The government launched a public consultation in early September, which included a call for industry to provide input for developing a standard for low-carbon hydrogen.
Industry stakeholders provided input at the 90-minute, virtual Q&A session, which included both written and verbal questions. BEIS has set Oct. 25 as the end of its consultation period.
"The primary objective of the standard is to ensure production is low carbon, and consistent with net-zero targets," Choudhury said.
Industry seeking certification scheme
"What would be much more valuable for the industry and customer would be some kind of relative performance standard – this is category A hydrogen, and this is category C hydrogen, said Matthew Knight, head of market development at Siemens Energy. "In the end, that would allow end customers to choose."
Choudhury said the purpose of developing the standards was largely around funding -- that would determine if projects funded by the government were "low carbon enough."
"We will take that on board to developing certification in the future," she said.
Consulting firm E4tech drew from five international case studies to provide context for development of a UK standard.
Carbon intensity will be a key aspect of the certification scheme, although determining where the "chain of custody" for GHG begins and ends remain unanswered questions.
"The standard could stop at the point of production, but that would risk missing downstream gas emissions," Richard Taylor, managing consultant for E4tech said.

:: STUDY QUESTIONS ::
- 1) Answer these questions from the hydrogen standard article:
(a) What date has BEIS set as the end of its consultation period?
(b) How long was the virtual Q&A session?
(c) How many international case studies did E4tech draw from?
- 2) According to the hydrogen standard article, why would it be risky for the standard to stop at the point of production?
- 3) Write the next few sentences of the hydrogen standard article, following on from its final sentence.

Dataset entries
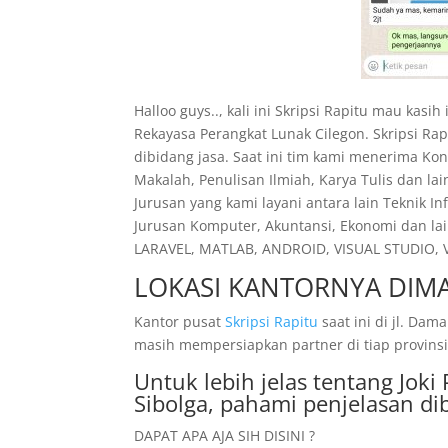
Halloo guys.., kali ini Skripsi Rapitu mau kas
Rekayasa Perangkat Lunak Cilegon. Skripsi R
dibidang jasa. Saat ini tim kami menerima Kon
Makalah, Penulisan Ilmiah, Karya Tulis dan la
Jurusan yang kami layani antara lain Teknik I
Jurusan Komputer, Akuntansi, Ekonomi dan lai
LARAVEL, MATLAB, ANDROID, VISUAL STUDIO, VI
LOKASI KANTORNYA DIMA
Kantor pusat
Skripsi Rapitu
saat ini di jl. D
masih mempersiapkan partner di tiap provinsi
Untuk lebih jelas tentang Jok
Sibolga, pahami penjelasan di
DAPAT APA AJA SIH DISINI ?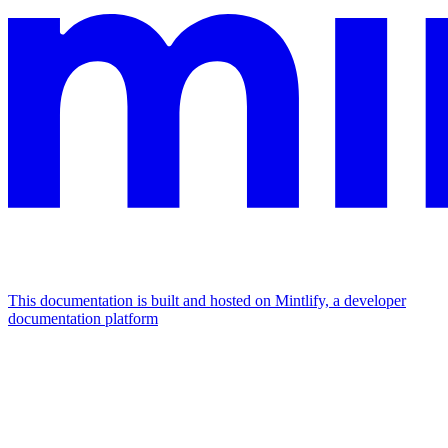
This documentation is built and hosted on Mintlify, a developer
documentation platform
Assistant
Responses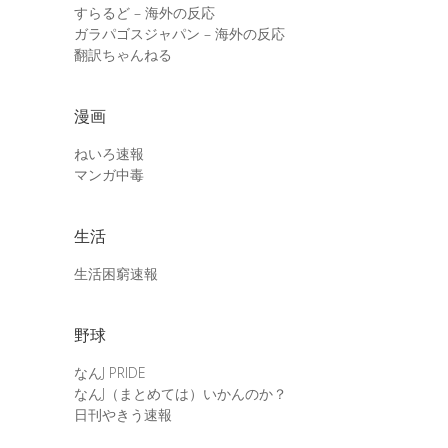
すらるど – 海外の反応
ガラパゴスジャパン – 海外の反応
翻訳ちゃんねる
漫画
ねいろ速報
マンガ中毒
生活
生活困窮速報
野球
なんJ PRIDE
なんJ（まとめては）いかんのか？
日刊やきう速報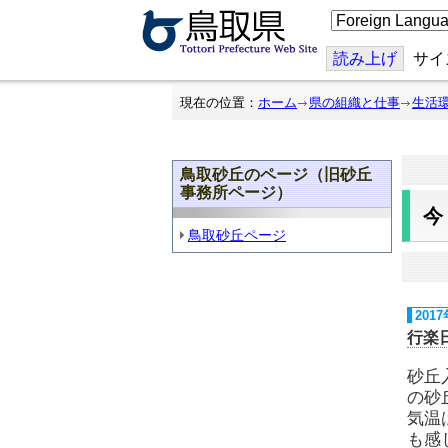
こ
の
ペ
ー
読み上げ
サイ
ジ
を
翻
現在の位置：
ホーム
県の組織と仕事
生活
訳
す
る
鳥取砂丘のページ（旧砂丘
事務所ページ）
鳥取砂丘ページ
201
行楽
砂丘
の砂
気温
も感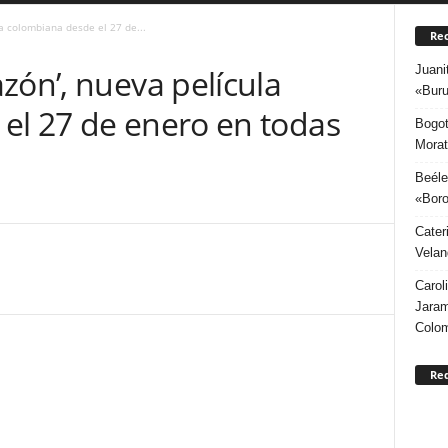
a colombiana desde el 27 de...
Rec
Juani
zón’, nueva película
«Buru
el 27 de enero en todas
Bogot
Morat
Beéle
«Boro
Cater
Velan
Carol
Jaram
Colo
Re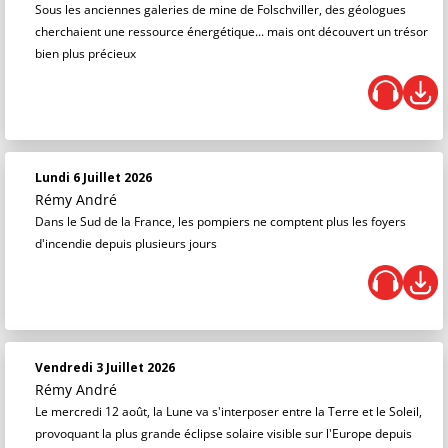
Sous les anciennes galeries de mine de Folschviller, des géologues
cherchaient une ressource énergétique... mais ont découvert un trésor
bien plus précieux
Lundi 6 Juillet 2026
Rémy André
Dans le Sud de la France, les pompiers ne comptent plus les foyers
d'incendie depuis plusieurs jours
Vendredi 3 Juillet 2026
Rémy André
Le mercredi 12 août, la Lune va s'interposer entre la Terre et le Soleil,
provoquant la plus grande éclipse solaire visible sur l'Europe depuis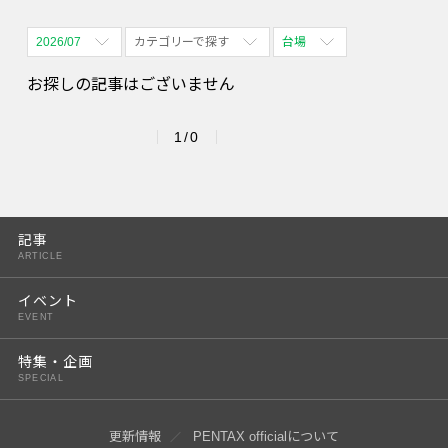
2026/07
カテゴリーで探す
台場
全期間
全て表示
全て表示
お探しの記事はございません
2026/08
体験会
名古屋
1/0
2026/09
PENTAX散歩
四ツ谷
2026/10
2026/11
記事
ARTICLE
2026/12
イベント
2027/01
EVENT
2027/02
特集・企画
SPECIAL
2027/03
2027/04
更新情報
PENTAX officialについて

:: EXERCISE RESPONSES ::
- 1)
(a) Oct. 25
(b) 90 minutes
(c) Five

- 2) Stopping the standard at the point of production would risk missing downstream gas emissions.

- 3)
The approach would be based on minimum purity and pressure and would be the safer and cheaper approach, Taylor said.
Alternatively, the UK could employ a "mass-balance approach" with no pressure or purity requirements, but would require more information throughout the supply chain, Taylor said. "That would have the benefit of covering all GHG emissions down the supply chain."
Questions included how to calculate greenhouse gas emissions along with setting standards for acceptable levels of GHGs produced in the hydrogen production process.
The standards could be developed into a certification scheme to underpin development of low carbon hydrogen production and support future international trade -- over time, that could be developed into a certification scheme, she said.
S&P Global Platts assessed the hydrogen production costs at a theoretical facility using Auto Thermal Reforming with CCS at GBP5.94/kg ($8.10/kg) on Oct. 6, and assessed hydrogen produced via PEM Electrolysis at GBP18.15/kg. Both prices were just off 2021 highs set Tuesday due to higher feedstock prices.